**Exercise brief**
According to the kidney biopsy study excerpt, how many patients in the AKI group still depended on dialysis at the time of discharge?

Table 1 Intergroup comparison of baseline demographic, clinical data upon admission, indications for kidney biopsy and histopathological examination findings

Laboratory data and measurements of renal length are presented in Table 2. Statistically significant differences were observed between the AKI and non-AKI groups with respect to the following variables: serum hemoglobin (11.7 ± 2.7 vs. 13.4 ± 2.1 g/dL, p < 0.001), serum sodium (137 ± 3.7 vs. 138 ± 2.6 mEq/L, p = 0.047), serum urea (76.0 [55.0–115.0] vs. 57.0 [39.0–77.3] mg/dL, p < 0.001), serum bicarbonate (21.4 ± 5.5 vs. 25.7 ± 4.0 mEq/L, p < 0.001), and serum HDL-c (43.5 ± 16.2 vs. 56.3 ± 28.5 mg/dL, p < 0.001). No statistically significant intergroup difference was observed in renal length.

Table 2 Intergroup comparison of laboratory and ultrasonographic data

Table 3 shows an intergroup comparison of serum creatinine levels across different time-points in the study. We observed that the AKI group showed higher serum creatinine levels than the non-AKI group (p < 0.001) across the entire follow-up period. Compared with peak levels during admission, we observed a decrease in serum creatinine levels in the AKI group after 12 months (p < 0.05).

Table 3 Intergroup comparison of serum creatinine levels (mg/dL) during follow-up

Among patients diagnosed with AKI (62.8%), 91 (65.0%) were classified as showing stage I disease, 19 (13.6%) as stage 2, and 30 (21.4%) as stage 3 disease.

Dialysis was performed in 19 (8.5%) patients in the AKI group and of these 19, 9 (4.0%) remained dependent on dialysis therapy at the time of discharge. All patients were dialysis-free at the end of 12 months. Notably, 8 patients (3.6%) died and 5 of them died of infections during hospitalization. Table 4 shows the multivariate analysis of factors associated with the development of AKI.

Table 4 Multivariate logistic regression analysis of factors associated with the development of acute kidney injury

Discussion

This study showed a high prevalence of AKI in hospitalized patients who underwent kidney biopsy for renal disease primarily caused by glomerulonephritis. Most patients showed primary renal disease, and the most common indications for renal biopsy were nephrotic-range proteinuria or nephrotic syndrome. Among the primary diseases, FSGS showed the highest prevalence. Among all secondary diseases, lupus glomerulonephritis was the most common.

Epidemiological studies investigating AKI should necessarily describe patients’ baseline serum creatinine levels. In this study, we defined the lowest serum creatinine level during hospitalization as an estimate of baseline renal function, given the lack of previous values. Retrospective baseline serum creatinine levels (assuming GFR = 75 mL/min/1.73 m2) based on KDIGO criteria may miss the occurrence of AKI in the community [7]. Moreover, our study group comprised patients predominantly with glomerulonephritis, which tends to demonstrate an insidious onset and progression. Occasionally, in a few cases, AKI can be diagnosed in clinical practice only by analyzing temporal changes in serum creatinine levels. Our findings concur with this observation in that progressive improvement in renal function occurred in the AKI group throughout the study period.

[Drawing change detection data]
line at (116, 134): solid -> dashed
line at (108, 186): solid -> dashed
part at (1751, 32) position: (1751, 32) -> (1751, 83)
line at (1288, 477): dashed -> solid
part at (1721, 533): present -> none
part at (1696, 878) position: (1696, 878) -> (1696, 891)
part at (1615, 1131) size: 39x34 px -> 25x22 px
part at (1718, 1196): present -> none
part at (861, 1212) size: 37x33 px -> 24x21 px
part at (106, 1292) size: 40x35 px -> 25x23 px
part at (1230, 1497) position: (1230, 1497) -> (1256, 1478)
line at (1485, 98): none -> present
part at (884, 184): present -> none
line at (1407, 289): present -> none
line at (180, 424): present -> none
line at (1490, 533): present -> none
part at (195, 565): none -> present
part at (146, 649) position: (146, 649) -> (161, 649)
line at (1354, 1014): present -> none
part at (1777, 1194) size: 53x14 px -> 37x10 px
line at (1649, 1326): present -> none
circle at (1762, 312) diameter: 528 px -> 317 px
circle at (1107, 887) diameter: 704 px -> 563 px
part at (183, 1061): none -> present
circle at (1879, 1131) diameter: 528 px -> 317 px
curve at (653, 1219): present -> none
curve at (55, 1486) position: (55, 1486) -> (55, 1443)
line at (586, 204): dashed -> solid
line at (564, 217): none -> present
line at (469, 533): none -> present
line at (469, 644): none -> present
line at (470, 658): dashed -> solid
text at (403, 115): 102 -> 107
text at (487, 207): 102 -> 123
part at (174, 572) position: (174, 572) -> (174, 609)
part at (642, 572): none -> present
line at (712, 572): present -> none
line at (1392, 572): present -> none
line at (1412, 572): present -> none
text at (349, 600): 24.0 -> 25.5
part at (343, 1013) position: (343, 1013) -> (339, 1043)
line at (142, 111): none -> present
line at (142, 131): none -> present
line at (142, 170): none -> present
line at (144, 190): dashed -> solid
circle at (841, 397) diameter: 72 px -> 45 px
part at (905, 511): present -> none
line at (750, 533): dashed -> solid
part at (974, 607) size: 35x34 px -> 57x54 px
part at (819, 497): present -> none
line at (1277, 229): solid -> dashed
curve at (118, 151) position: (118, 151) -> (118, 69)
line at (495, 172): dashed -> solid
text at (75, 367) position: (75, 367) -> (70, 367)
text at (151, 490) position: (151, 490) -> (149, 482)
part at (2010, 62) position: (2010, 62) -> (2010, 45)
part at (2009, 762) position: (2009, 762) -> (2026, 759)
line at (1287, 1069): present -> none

**Solution below**
Nine patients (4.0%) remained dependent on dialysis at discharge.